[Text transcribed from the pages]

= Beginning of Section =

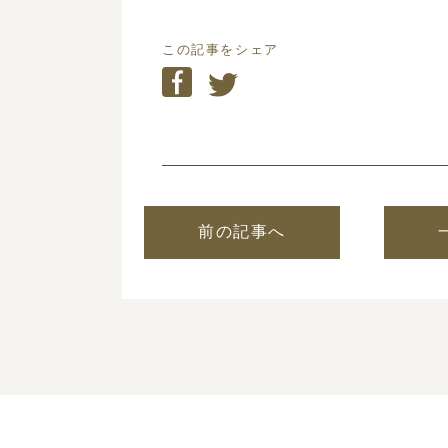
この記事をシェア
前の記事へ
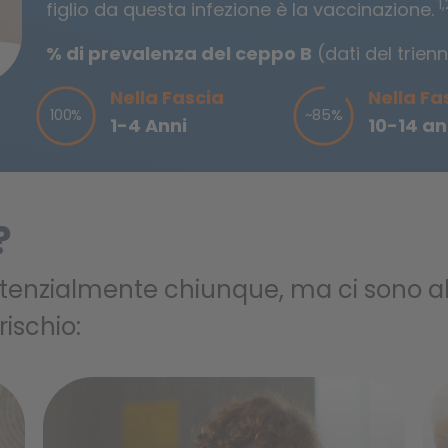
1,
figlio da questa infezione è la vaccinazione.
% di prevalenza del ceppo B
(dati del trie
Nella Fascia
Nella Fa
100%
~85%
1-4 Anni
10-14 an
?
otenzialmente chiunque, ma ci sono 
ischio:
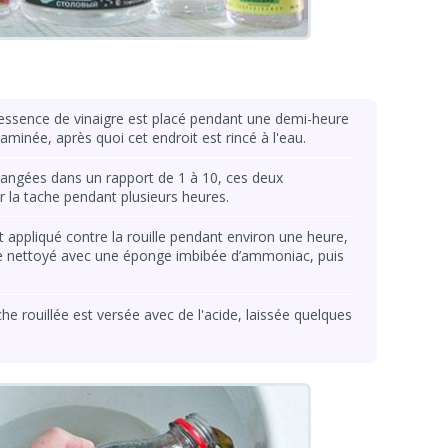
d'essence de vinaigre est placé pendant une demi-heure
minée, après quoi cet endroit est rincé à l'eau.
langées dans un rapport de 1 à 10, ces deux
 la tache pendant plusieurs heures.
st appliqué contre la rouille pendant environ une heure,
tre nettoyé avec une éponge imbibée d’ammoniac, puis
che rouillée est versée avec de l'acide, laissée quelques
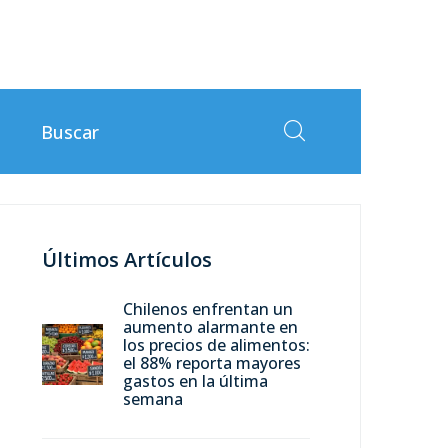
Últimos Artículos
Chilenos enfrentan un
aumento alarmante en
los precios de alimentos:
el 88% reporta mayores
gastos en la última
semana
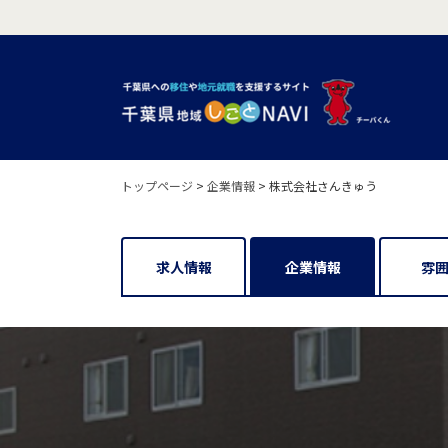
トップページ
>
企業情報
>
株式会社さんきゅう
求人情報
企業情報
雰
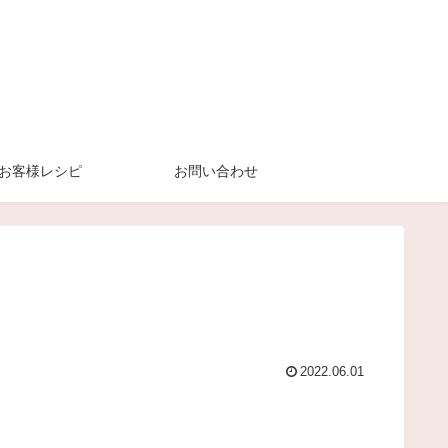
お客様レシピ
お問い合わせ
2022.06.01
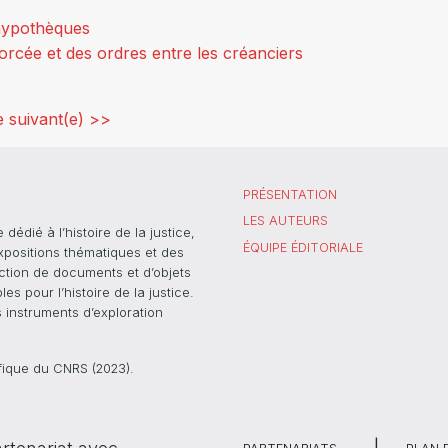
 hypothèques
forcée et des ordres entre les créanciers
 suivant(e) >>
PRÉSENTATION
LES AUTEURS
dié à l’histoire de la justice,
ÉQUIPE ÉDITORIALE
xpositions thématiques et des
ection de documents et d’objets
s pour l’histoire de la justice.
s instruments d’exploration
ifique du CNRS (2023).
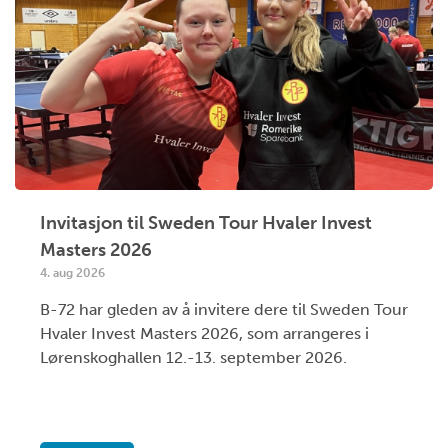
Invitasjon til Sweden Tour Hvaler Invest
Masters 2026
4. aug 2026
B-72 har gleden av å invitere dere til Sweden Tour
Hvaler Invest Masters 2026, som arrangeres i
Lørenskoghallen 12.-13. september 2026.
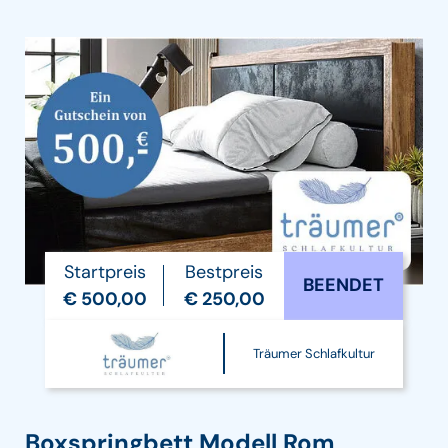
Startpreis
Bestpreis
BEENDET
€ 500,00
€ 250,00
Träumer Schlafkultur
Boxspringbett Modell Rom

= End of Section =

What you have to do:
Print every line above word for word, and leave the pictures out.

Reply:
この記事をシェア
前の記事へ
1,
figlio da questa infezione è la vaccinazione.
% di prevalenza del ceppo B
(dati del trie
Nella Fascia
Nella Fa
100%
~85%
1-4 Anni
10-14 an
?
otenzialmente chiunque, ma ci sono 
ischio:
d'essence de vinaigre est placé pendant une demi-heure
minée, après quoi cet endroit est rincé à l'eau.
langées dans un rapport de 1 à 10, ces deux
 la tache pendant plusieurs heures.
st appliqué contre la rouille pendant environ une heure,
tre nettoyé avec une éponge imbibée d’ammoniac, puis
che rouillée est versée avec de l'acide, laissée quelques
Últimos Artículos
Chilenos enfrentan un
aumento alarmante en
los precios de alimentos:
el 88% reporta mayores
gastos en la última
semana
トップページ
>
企業情報
>
株式会社さんきゅう
求人情報
企業情報
雰
お客様レシピ
お問い合わせ
2022.06.01
 hypothèques
forcée et des ordres entre les créanciers
 suivant(e) >>
PRÉSENTATION
LES AUTEURS
dié à l’histoire de la justice,
ÉQUIPE ÉDITORIALE
xpositions thématiques et des
ection de documents et d’objets
s pour l’histoire de la justice.
s instruments d’exploration
ifique du CNRS (2023).
Invitasjon til Sweden Tour Hvaler Invest
Masters 2026
4. aug 2026
B-72 har gleden av å invitere dere til Sweden Tour
Hvaler Invest Masters 2026, som arrangeres i
Lørenskoghallen 12.-13. september 2026.
Startpreis
Bestpreis
BEENDET
€ 500,00
€ 250,00
Träumer Schlafkultur
Boxspringbett Modell Rom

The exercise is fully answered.